Problem -
Reproduce the part of the Fairfax Ultimate article below, everything from "By creating Fairfax" down to "basketball and soccer.".

By Josh Weiner
As classmates at Virginia Tech, NoVA natives Doug Phung and James Lee played Ultimate Frisbee together regularly and also helped to launch a community league in Blacksburg. Once they returned home, however, their options became more limited. No official Ultimate league existed in Fairfax County at the time, and players often had to travel quite a distance for anything more competitive than a casual pickup game.
By creating Fairfax Ultimate in 2014, the two Frisbee gurus and the rest of their staff launched their initiative to make Ultimate more accessible across the region and also to help promote the sport at the high school level, where it is currently overtaken by more popular sports such as basketball and soccer.
“We’re working hard to get Ultimate Frisbee recognized in the area,” says Phung, who now serves as the president of Fairfax Ultimate.
Lee, the current vice president, hopes to expand the group’s geographic range and allow people throughout the county to participate without having to drive too far to get to the nearest game.

Data for review -
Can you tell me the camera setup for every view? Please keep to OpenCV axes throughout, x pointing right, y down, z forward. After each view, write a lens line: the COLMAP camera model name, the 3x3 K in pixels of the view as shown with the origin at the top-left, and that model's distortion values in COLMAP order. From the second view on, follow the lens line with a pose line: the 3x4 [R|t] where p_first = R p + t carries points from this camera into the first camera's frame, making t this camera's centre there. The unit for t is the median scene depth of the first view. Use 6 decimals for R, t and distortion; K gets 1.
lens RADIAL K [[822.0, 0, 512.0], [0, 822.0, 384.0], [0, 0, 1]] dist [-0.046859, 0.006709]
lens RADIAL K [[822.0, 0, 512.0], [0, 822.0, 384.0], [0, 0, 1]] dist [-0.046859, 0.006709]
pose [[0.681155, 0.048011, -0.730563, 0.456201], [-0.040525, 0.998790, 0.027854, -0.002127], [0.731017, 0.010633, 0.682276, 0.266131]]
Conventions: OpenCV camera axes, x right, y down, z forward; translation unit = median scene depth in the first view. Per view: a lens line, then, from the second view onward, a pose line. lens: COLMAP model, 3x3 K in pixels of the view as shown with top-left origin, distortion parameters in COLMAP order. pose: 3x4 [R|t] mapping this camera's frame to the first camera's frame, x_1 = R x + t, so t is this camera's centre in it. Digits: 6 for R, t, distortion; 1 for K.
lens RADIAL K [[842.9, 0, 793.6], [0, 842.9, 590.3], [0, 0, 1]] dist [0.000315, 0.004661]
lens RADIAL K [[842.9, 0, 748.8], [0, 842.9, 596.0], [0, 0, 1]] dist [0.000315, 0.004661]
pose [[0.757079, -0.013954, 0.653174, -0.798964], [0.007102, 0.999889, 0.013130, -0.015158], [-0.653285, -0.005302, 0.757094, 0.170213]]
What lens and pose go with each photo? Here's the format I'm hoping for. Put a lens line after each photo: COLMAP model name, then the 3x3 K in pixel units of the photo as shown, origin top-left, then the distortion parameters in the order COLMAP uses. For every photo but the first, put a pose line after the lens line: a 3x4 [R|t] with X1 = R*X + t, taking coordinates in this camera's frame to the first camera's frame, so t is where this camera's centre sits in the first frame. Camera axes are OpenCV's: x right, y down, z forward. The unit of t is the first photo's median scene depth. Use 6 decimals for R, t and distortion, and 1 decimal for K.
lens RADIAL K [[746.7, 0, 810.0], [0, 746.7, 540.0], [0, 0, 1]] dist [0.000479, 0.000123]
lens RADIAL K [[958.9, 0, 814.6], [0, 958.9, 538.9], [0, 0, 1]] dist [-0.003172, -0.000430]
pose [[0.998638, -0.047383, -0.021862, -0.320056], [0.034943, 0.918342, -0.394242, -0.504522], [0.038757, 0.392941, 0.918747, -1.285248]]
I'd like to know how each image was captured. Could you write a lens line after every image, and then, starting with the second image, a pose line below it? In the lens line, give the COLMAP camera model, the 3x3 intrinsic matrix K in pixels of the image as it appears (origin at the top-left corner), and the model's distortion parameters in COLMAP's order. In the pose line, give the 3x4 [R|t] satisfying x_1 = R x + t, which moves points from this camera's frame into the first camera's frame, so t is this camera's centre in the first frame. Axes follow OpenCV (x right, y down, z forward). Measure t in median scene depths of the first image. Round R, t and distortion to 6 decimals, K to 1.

Worked solution -
By creating Fairfax Ultimate in 2014, the two Frisbee gurus and the rest of their staff launched their initiative to make Ultimate more accessible across the region and also to help promote the sport at the high school level, where it is currently overtaken by more popular sports such as basketball and soccer.